Il y avait une petite table avec un électromètre préparé; j'ai de nouveau pensé  être auditée.
Sans un mot, il commença à me déshabiller.
Il me répugnait.
Je ne voulais pas coucher avec lui. J'étais pourtant terriblement effrayée et glacée jusqu'à l'os.
Je ressentais un danger imminent. Je me rendis immédiatement compte du pouvoir calculé provenant de lui. Je savais que ma punition serait extrème si je résistais.
Il avait le regard vide; pas d'émotion, pas d'interaction, rien.

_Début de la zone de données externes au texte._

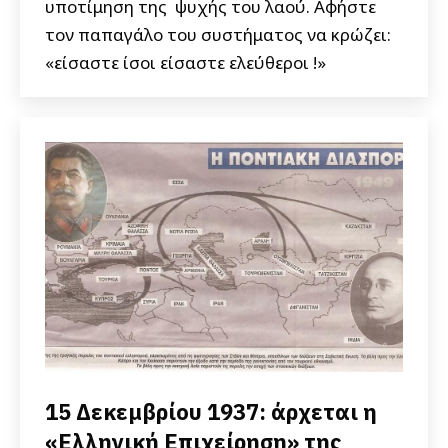
υποτίμηση της ψυχής του λαού. Αφήστε
τον παπαγάλο του συστήματος να κρώζει:
«είσαστε ίσοι είσαστε ελεύθεροι !»
15 Δεκεμβρίου 1937: άρχεται η
«Ελληνική Επιχείρηση» της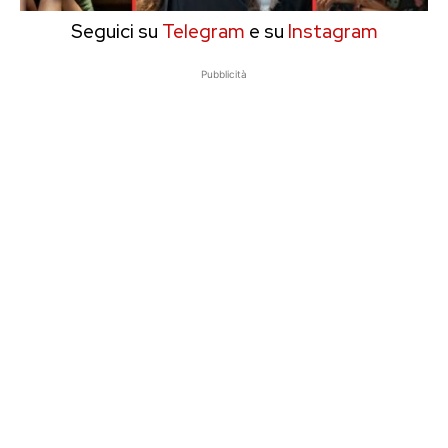
Seguici su
Telegram
e su
Instagram
Pubblicità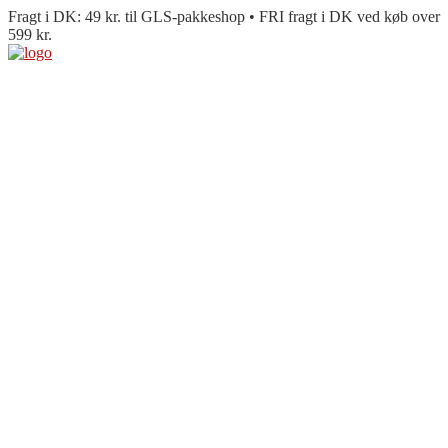
Fragt i DK: 49 kr. til GLS-pakkeshop • FRI fragt i DK ved køb over
599 kr.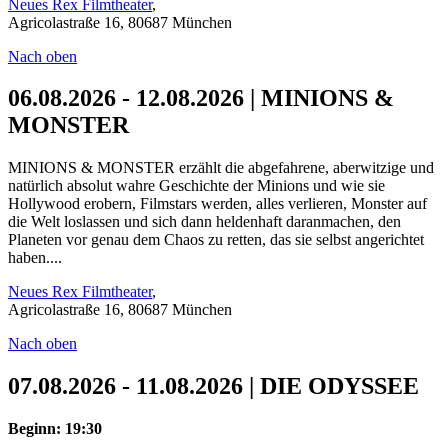
Neues Rex Filmtheater
,
Agricolastraße 16, 80687 München
Nach oben
06.08.2026 - 12.08.2026 | MINIONS &
MONSTER
MINIONS & MONSTER erzählt die abgefahrene, aberwitzige und
natürlich absolut wahre Geschichte der Minions und wie sie
Hollywood erobern, Filmstars werden, alles verlieren, Monster auf
die Welt loslassen und sich dann heldenhaft daranmachen, den
Planeten vor genau dem Chaos zu retten, das sie selbst angerichtet
haben....
Neues Rex Filmtheater
,
Agricolastraße 16, 80687 München
Nach oben
07.08.2026 - 11.08.2026 | DIE ODYSSEE
Beginn: 19:30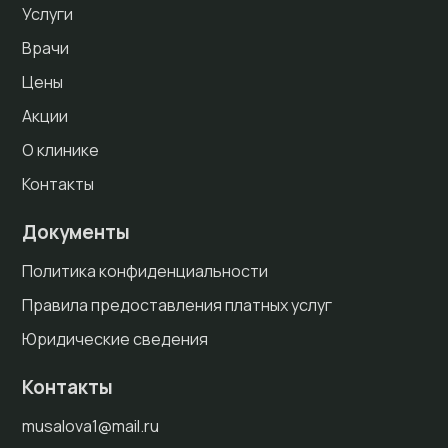
Услуги
Врачи
Цены
Акции
О клинике
Контакты
Документы
Политика конфиденциальности
Правила предоставления платных услуг
Юридические сведения
Контакты
musalova1@mail.ru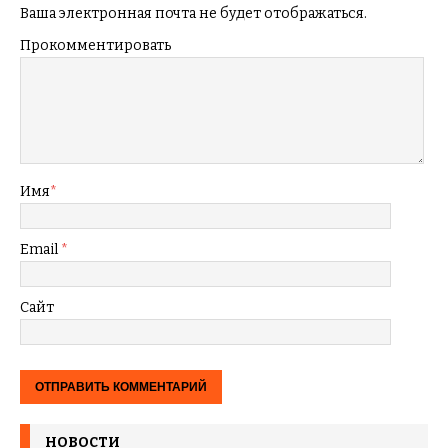
Ваша электронная почта не будет отображаться.
Прокомментировать
Имя
*
Email
*
Сайт
НОВОСТИ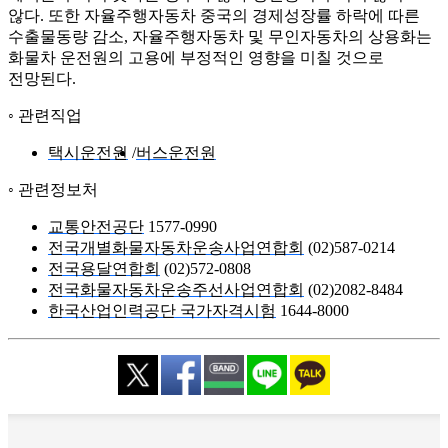
않다. 또한 자율주행자동차 중국의 경제성장률 하락에 따른
수출물동량 감소, 자율주행자동차 및 무인자동차의 상용화는
화물차 운전원의 고용에 부정적인 영향을 미칠 것으로
전망된다.
관련직업
택시운전원
버스운전원
관련정보처
교통안전공단
1577-0990
전국개별화물자동차운송사업연합회
(02)587-0214
전국용달연합회
(02)572-0808
전국화물자동차운송주선사업연합회
(02)2082-8484
한국산업인력공단 국가자격시험
1644-8000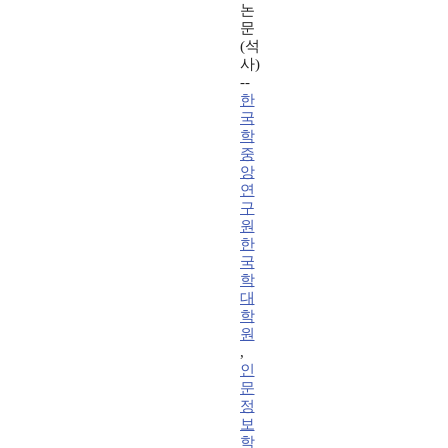
논
문
(석
사)
--
한
국
학
중
앙
연
구
원
한
국
학
대
학
원
,
인
문
정
보
학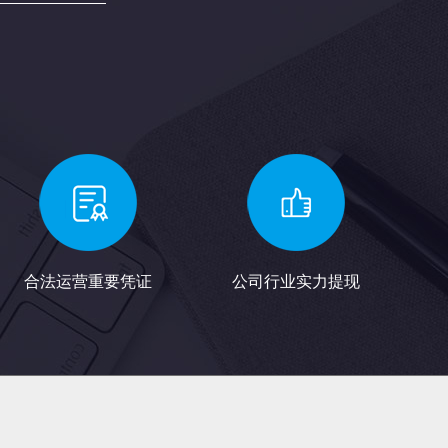
合法运营重要凭证
公司行业实力提现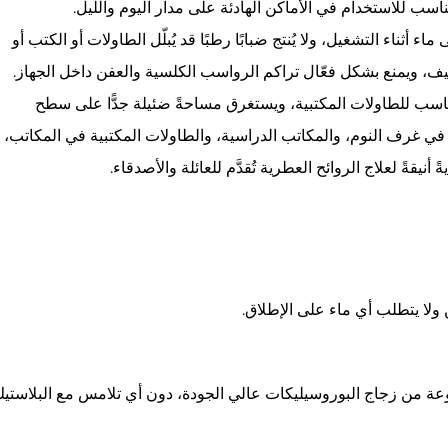
ناسب للاستخدام في الأماكن الهادئة على مدار اليوم والليل.
أثناء التشغيل، ولا يُنتج ضبابًا رطبًا قد يُبلّل الطاولات أو الكتب أو
ف، ويمنع بشكل فعّال تراكم الرواسب الكلسية والعفن داخل الجهاز.
للطاولات المكتبية، ويستغرق مساحةً ضئيلة جدًّا على سطح
ي غرف النوم، والمكاتب الدراسية، والطاولات المكتبية في المكاتب،
أنيقةً لعلاج الروائح العطرية تُقدَّم للعائلة والأصدقاء.
ولا يتطلب أي ماء على الإطلاق.
نوعة من زجاج البوروسيليكات عالي الجودة، دون أي تلامس مع البلاستيك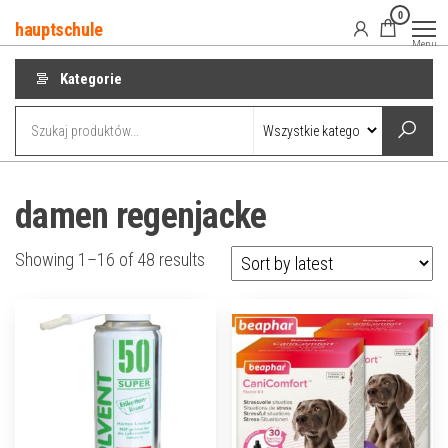
Przejdź
0
hauptschule
do
Menu
treści
Kategorie
damen regenjacke
Showing 1–16 of 48 results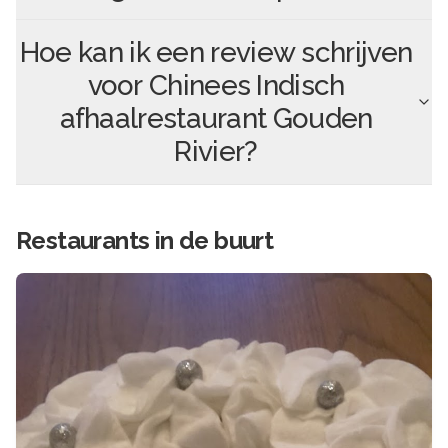
Hoe kan ik een review schrijven
voor
Chinees Indisch
afhaalrestaurant Gouden
Rivier
?
Restaurants in de buurt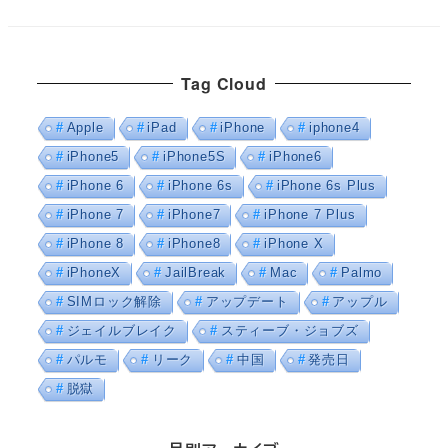
Tag Cloud
Apple
iPad
iPhone
iphone4
iPhone5
iPhone5S
iPhone6
iPhone 6
iPhone 6s
iPhone 6s Plus
iPhone 7
iPhone7
iPhone 7 Plus
iPhone 8
iPhone8
iPhone X
iPhoneX
JailBreak
Mac
Palmo
SIMロック解除
アップデート
アップル
ジェイルブレイク
スティーブ・ジョブズ
パルモ
リーク
中国
発売日
脱獄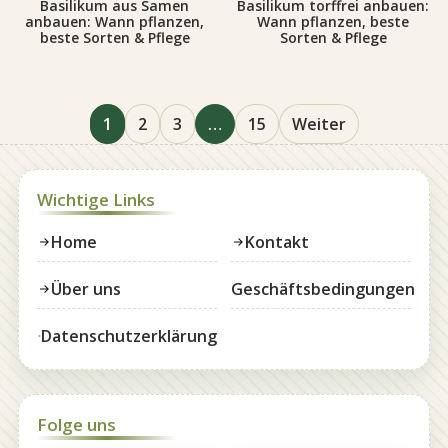
Basilikum aus Samen
Basilikum torffrei anbauen:
anbauen: Wann pflanzen,
Wann pflanzen, beste
beste Sorten & Pflege
Sorten & Pflege
1
2
3
…
15
Weiter
Wichtige Links
Home
Kontakt
Über uns
Geschäftsbedingungen
Datenschutzerklärung
Folge uns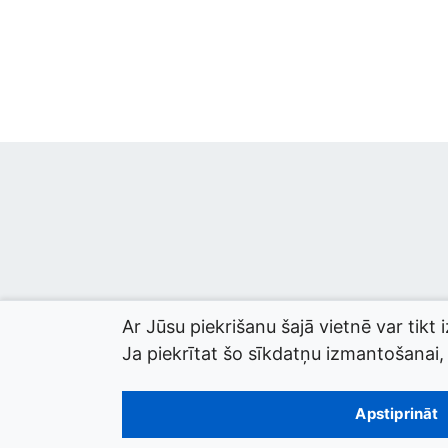
Ar Jūsu piekrišanu šajā vietnē var tikt 
Ja piekrītat šo sīkdatņu izmantošanai, l
© 2026 termini.gov.lv. Izstrādātājs:
Tilde
.
Apstiprināt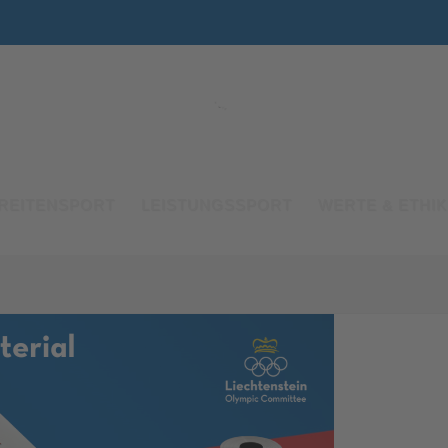
REITENSPORT
LEISTUNGSSPORT
WERTE & ETHIK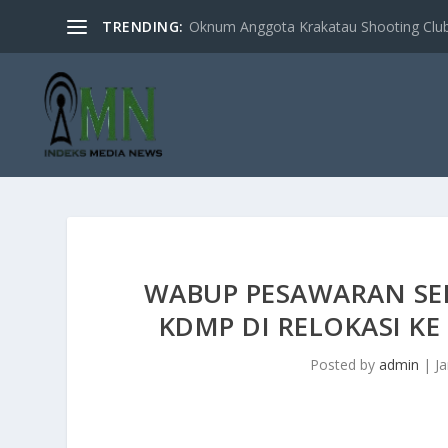
TRENDING:
Oknum Anggota Krakatau Shooting Clu
WABUP PESAWARAN SE
KDMP DI RELOKASI K
Posted by
admin
|
J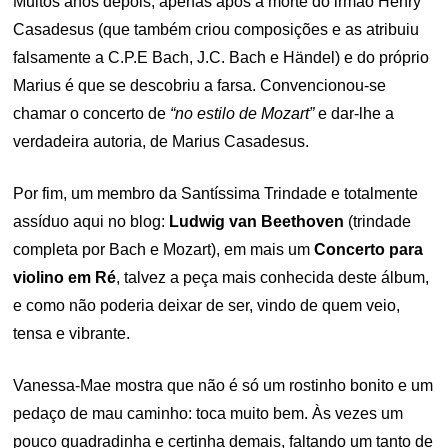
Muitos anos depois, apenas após a morte do irmão Henry
Casadesus (que também criou composições e as atribuiu
falsamente a C.P.E Bach, J.C. Bach e Händel) e do próprio
Marius é que se descobriu a farsa. Convencionou-se
chamar o concerto de
“no estilo de Mozart”
e dar-lhe a
verdadeira autoria, de Marius Casadesus.
Por fim, um membro da Santíssima Trindade e totalmente
assíduo aqui no blog:
Ludwig van Beethoven
(trindade
completa por Bach e Mozart), em mais um
Concerto para
violino em Ré
, talvez a peça mais conhecida deste álbum,
e como não poderia deixar de ser, vindo de quem veio,
tensa e vibrante.
Vanessa-Mae mostra que não é só um rostinho bonito e um
pedaço de mau caminho: toca muito bem. Às vezes um
pouco quadradinha e certinha demais, faltando um tanto de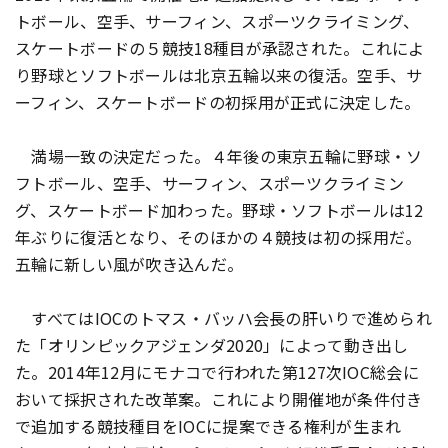
トボール、空手、サーフィン、スポーツクライミング、
スケートボードの５競技18種目が承認された。これによ
り野球とソフトボールは北京五輪以来の復活。空手、サ
ーフィン、スケートボードの初採用が正式に決定した。
満場一致の決定だった。４年後の東京五輪に野球・ソ
フトボール、空手、サーフィン、スポーツクライミン
グ、スケートボード加わった。野球・ソフトボールは12
年ぶりに復活となり、そのほかの４競技は初の採用だ。
五輪に新しい風が吹き込んだ。
すべてはIOCのトマス・バッハ会長の肝いりで進められ
た「オリンピックアジェンダ2020」によって動き出し
た。2014年12月にモナコで行われた第127次IOC総会に
おいて採択された改革案。これにより開催地が条件付き
で追加する競技種目をIOCに提案できる権利が生まれ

Je pris la décision de ne pas résister quoi qu'il arrive. Il semblait totalement hors du réel. Il avait l' air si étrange que je savais qu'en le provoquant, ce pourrait être très dangereux.
Je l'ai laissé me déshabiller.
Je n'avais aucune idée de ce qui m'attendait ensuite.
Il s'allongea sur moi.
Pour autant que j'en puisse juger, il n'était pas en érection; mais, en s'aidant de la main, il s'arrangea pour me pénétrer de son pénis.
Pendant l'heure qui suivit, il ne fit rien,  rien, absolument rien!
Passées les vingt-cinq premières minutes, j'étais effrayée comme jamais ça ne m'était arrivé. J'avais la sensation qu'il me disait à sa façon perverse à quel point il me haïssait en tant que femelle. J'ai commencé à penser que mon esprit m'était arraché de force.
Ce fut le pire. Je croyais qu'il "convoitait" quelque aspect de ma personnalité, qu'il voulait se l'approprier. C'était bizarre, ce contrôle absolu, à un niveau que je pouvais alors concevoir.
Au bout d'une demi-heure, j'ai commencé à penser qu'il était fou. Je ne pouvais bouger mon corps écrasé sous le sien, et je savais qu'il n'avait toujours pas d'érection.
Il ne me regardait pas; il avait la tête de côté, le regard dans le vague.
Il me fallut me discipliner pour ne pas hurler, je sentais venir la crise de nerfs.
Puis j'eus l'impression d'être morte. Il respirait à peine - je crus qu'il allait me tuer. Mes pensées virèrent au morbide.
Une heure après, il se releva, et sortit.
Je restai là une dizaine de minutes; m'habillai mécaniquement.
Immédiatement après, j'ai commencé à pleurer hystériquement. J'ai pleuré, pleuré, pleuré.
Je n'avais pas peur d'être engrossée. J'avais peur de ce qu'il avait eu en tête.
Finalement, je n'ai plus pu pleurer; je suis descendue et repartie en bus à l'ASHO.
Je n'en ai parlé à personne.

[plus loin dans le texte, cette jeune fille fut une nouvelle fois violée par un officier supérieur de la secte].